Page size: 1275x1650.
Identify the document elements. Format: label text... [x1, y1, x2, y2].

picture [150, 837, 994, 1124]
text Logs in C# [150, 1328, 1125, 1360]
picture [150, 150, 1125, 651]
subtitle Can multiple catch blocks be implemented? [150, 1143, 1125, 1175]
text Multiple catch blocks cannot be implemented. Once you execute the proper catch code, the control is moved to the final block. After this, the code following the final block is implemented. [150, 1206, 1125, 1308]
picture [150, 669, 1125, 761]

○ ○ ○

#### Task item:
Starting at the first line, transcribe the material through to the last.

#### Answer to this task:
Page size: 1275x1650.
Identify the document elements. Format: label text... [x1, y1, x2, y2].

picture [150, 837, 994, 1124]
text Logs in C# [150, 1328, 1125, 1360]
picture [150, 150, 1125, 651]
subtitle Can multiple catch blocks be implemented? [150, 1143, 1125, 1175]
text Multiple catch blocks cannot be implemented. Once you execute the proper catch code, the control is moved to the final block. After this, the code following the final block is implemented. [150, 1206, 1125, 1308]
picture [150, 669, 1125, 761]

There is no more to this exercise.